Plutôt que d’adopter cette stratégie d’offensive politique, d’autres participants ont préféré jouer sur la défensive. Ceux pour qui la TQSR représente une extension de la capacité d’agir du gouvernement dont l’ordre du jour est piloté par le MTQ et la SAAQ se présentent à la Table avec une intention de lobbying. Ces participants cherchent avant tout à promouvoir et à protéger les intérêts de leur organisation sachant que la Table

reçoit l’écoute des autorités politiques. De la même manière, l’appui de ces organisations socialement et économiquement influentes profite à la crédibilité recherchée par cet exercice de concertation.

Et là monsieur [un coordonnateur de la Table] il dit, écoutez non, non, non, il ne faut surtout pas perdre l'appui de [une association d’usagers de la route]. Il va falloir qu’on se parle monsieur [un représentant d’association du milieu de l’industrie]. Fait que finalement il y a eu des discussions par la suite. Alors, ça joue rough des fois. Ça joue des coudes et c’est là qu'on voit que les intérêts qui sont en jeu ne sont pas les mêmes. Et les transporteurs c'est des gros sous et ils ne veulent pas, leur objectif ce n'est pas la sécurité même s’ils le disent là ce n'est pas ça l'objectif, eux autres c'est l'économie. Et c'est correct en soi, mais disons qu’il faut savoir comment se brancher dans tout ça et arriver quand même à faire des consensus. (Yannick, représentant d’association d’usagers de la route)

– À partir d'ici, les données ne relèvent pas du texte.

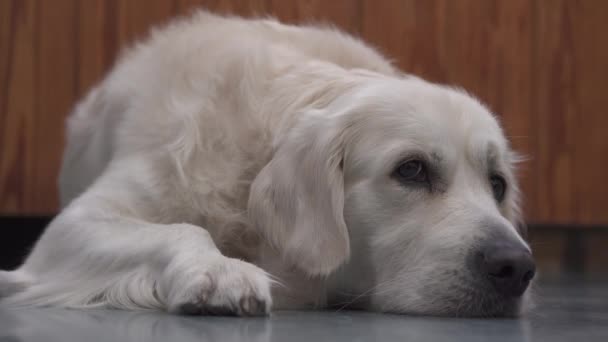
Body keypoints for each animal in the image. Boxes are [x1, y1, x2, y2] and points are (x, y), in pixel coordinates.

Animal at [0, 11, 532, 318]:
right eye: (412, 169)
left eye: (498, 184)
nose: (517, 267)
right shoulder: (74, 225)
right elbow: (183, 228)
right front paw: (219, 270)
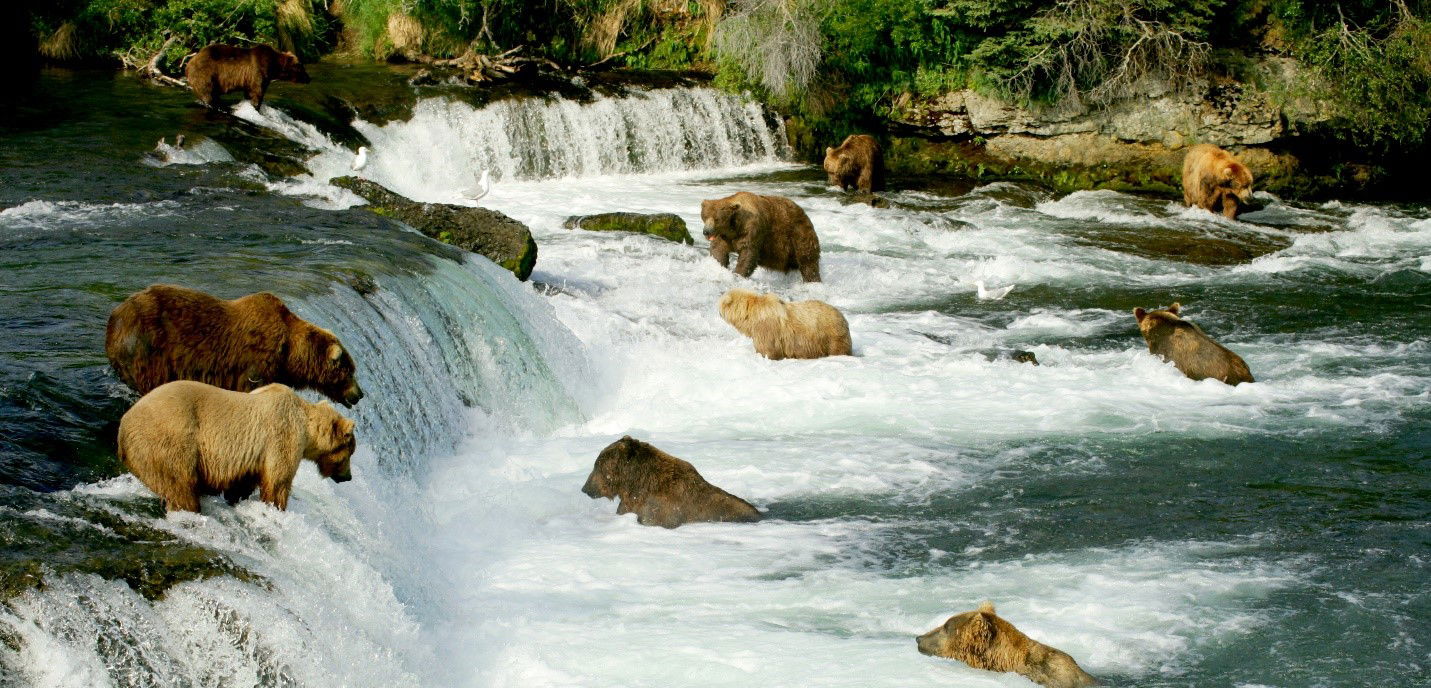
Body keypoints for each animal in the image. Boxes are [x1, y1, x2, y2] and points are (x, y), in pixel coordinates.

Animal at [106, 283, 363, 406]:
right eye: (349, 371)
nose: (359, 394)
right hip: (150, 348)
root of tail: (116, 315)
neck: (289, 353)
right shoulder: (255, 362)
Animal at [117, 377, 357, 512]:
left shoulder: (253, 456)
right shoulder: (282, 435)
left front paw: (236, 498)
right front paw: (276, 507)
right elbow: (278, 481)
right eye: (350, 453)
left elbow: (244, 482)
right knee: (180, 484)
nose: (348, 477)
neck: (306, 426)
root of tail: (123, 427)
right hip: (170, 439)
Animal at [715, 287, 847, 359]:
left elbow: (768, 348)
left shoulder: (766, 327)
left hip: (830, 335)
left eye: (720, 305)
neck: (750, 315)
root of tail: (842, 316)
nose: (718, 313)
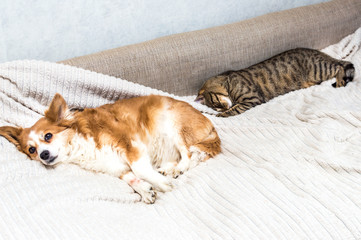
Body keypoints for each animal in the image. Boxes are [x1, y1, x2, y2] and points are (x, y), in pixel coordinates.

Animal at [0, 93, 221, 202]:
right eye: (31, 150)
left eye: (48, 136)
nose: (44, 155)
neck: (79, 145)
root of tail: (209, 123)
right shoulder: (111, 164)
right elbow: (130, 176)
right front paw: (145, 190)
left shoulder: (130, 143)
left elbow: (139, 169)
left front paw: (161, 183)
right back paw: (169, 168)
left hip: (173, 125)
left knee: (191, 154)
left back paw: (176, 169)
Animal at [195, 47, 352, 117]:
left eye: (215, 104)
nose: (223, 108)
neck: (227, 81)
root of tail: (316, 51)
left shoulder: (251, 98)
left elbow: (235, 109)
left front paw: (222, 115)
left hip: (318, 69)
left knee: (340, 66)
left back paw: (340, 82)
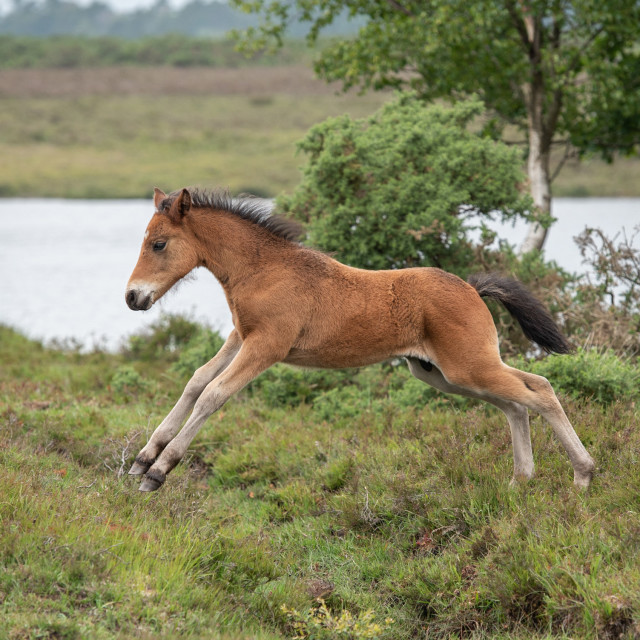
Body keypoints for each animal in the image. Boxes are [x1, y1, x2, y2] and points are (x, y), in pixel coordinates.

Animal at [124, 188, 596, 492]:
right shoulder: (241, 336)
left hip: (467, 366)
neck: (263, 269)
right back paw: (520, 480)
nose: (132, 297)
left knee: (541, 391)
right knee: (517, 401)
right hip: (442, 373)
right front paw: (143, 458)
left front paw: (159, 471)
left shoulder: (267, 346)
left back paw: (583, 475)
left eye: (159, 244)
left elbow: (214, 394)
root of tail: (471, 288)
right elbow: (196, 381)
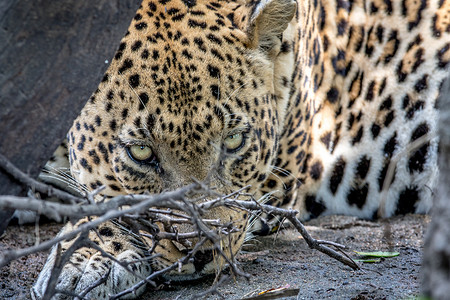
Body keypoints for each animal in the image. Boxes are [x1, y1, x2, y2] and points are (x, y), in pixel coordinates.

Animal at [31, 0, 450, 298]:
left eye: (233, 142)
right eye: (141, 154)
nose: (200, 250)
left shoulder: (274, 184)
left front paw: (84, 258)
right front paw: (87, 257)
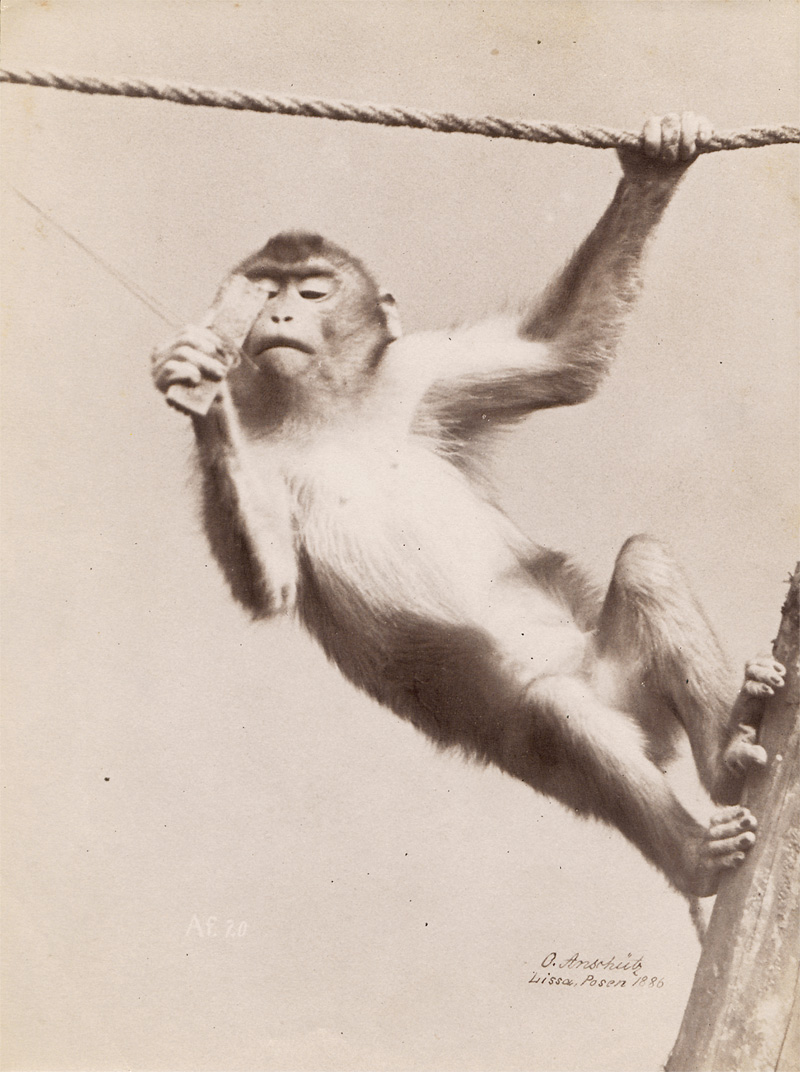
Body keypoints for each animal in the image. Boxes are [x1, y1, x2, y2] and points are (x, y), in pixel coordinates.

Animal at [152, 112, 784, 900]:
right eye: (266, 287)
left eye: (314, 291)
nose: (278, 311)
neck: (330, 415)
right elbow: (272, 586)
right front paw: (198, 384)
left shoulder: (423, 374)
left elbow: (562, 357)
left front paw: (656, 164)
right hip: (532, 733)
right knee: (557, 711)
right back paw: (696, 852)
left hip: (622, 674)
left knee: (643, 566)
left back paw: (724, 755)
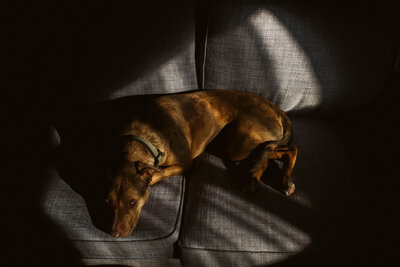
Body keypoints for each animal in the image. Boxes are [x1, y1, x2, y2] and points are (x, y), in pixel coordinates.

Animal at [103, 90, 296, 239]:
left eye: (133, 202)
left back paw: (284, 182)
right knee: (264, 158)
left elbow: (159, 173)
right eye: (108, 202)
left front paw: (152, 178)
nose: (114, 234)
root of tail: (277, 109)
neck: (141, 137)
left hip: (239, 144)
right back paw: (252, 181)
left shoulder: (185, 163)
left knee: (286, 149)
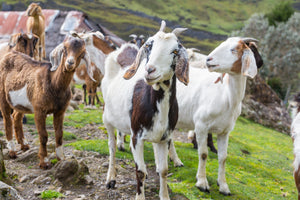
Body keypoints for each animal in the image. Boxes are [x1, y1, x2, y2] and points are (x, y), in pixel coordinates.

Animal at [0, 35, 92, 169]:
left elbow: (59, 134)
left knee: (16, 116)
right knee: (7, 119)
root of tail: (9, 54)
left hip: (22, 102)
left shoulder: (60, 111)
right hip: (3, 94)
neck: (53, 83)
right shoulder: (40, 110)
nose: (70, 63)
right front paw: (44, 162)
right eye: (65, 49)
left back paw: (24, 145)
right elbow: (43, 136)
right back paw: (12, 151)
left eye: (81, 53)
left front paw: (61, 158)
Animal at [102, 20, 189, 200]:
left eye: (175, 51)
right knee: (112, 147)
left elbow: (163, 170)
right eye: (149, 45)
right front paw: (140, 195)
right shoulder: (137, 136)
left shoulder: (164, 138)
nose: (150, 70)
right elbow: (140, 171)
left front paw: (164, 196)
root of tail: (125, 49)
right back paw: (111, 178)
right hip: (107, 119)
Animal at [168, 36, 264, 195]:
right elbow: (203, 154)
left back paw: (176, 161)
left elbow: (223, 157)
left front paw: (223, 186)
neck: (226, 96)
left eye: (233, 49)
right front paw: (202, 182)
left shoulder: (224, 132)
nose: (208, 59)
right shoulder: (201, 126)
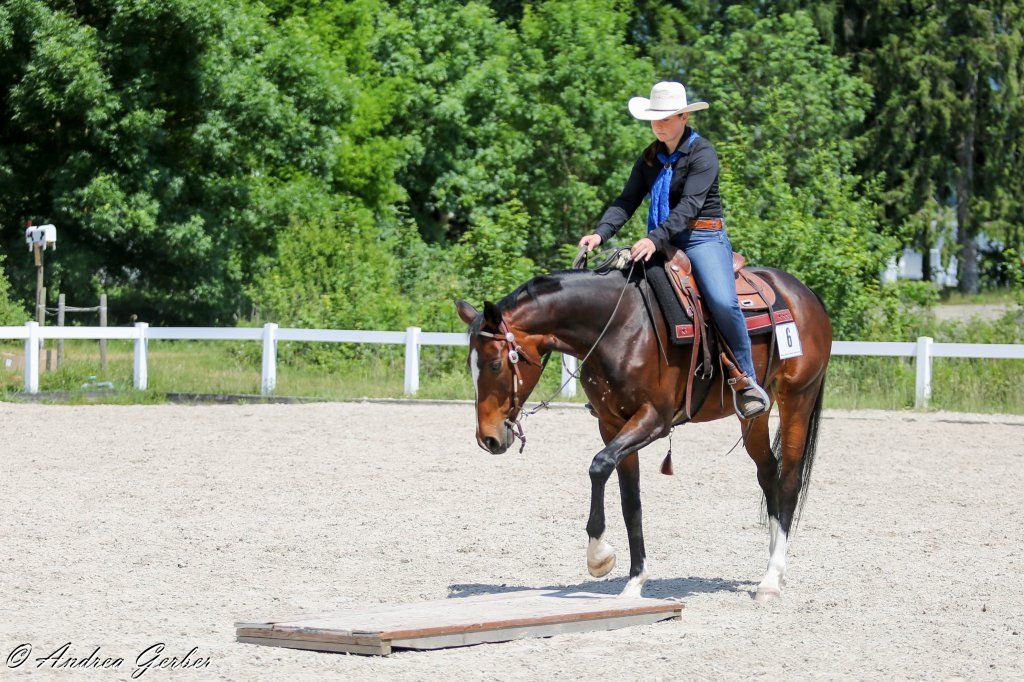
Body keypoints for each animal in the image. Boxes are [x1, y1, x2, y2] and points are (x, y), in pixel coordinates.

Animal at [455, 259, 831, 603]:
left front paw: (599, 558)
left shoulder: (653, 419)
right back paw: (772, 564)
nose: (488, 438)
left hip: (797, 397)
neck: (618, 327)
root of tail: (804, 293)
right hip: (754, 415)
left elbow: (598, 466)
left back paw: (771, 579)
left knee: (789, 480)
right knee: (768, 472)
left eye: (495, 364)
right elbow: (630, 501)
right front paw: (635, 580)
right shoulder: (611, 425)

Finalement, ces différents rôles et ces différentes voix qu’adoptent les acteurs représentent des réalités changeantes autour de la Table. En aucun cas ces positions ne s’inscrivent comme des catégories fermées et statiques dans lesquelles les participants se confinent de manière définitive. Au contraire, selon les enjeux soulevés et les questions discutées, un même acteur peut, à un moment, se positionner en tant que promoteur d’une initiative et à un autre, plutôt comme un défenseur du statu quo ou encore, décider de ne pas prendre part à la délibération et de n’être qu’attentif à la discussion.

La composition hétérogène de la TQSR est responsable de cette variété de conceptions et d’enjeux de représentation. Ces différents rôles incarnés par les acteurs, de même que les diverses voix auxquels ils ont donné lieu, ont nécessairement influencé le fonctionnement de la Table ainsi que le processus de production de consensus, ce que nous verrons dans le section suivante.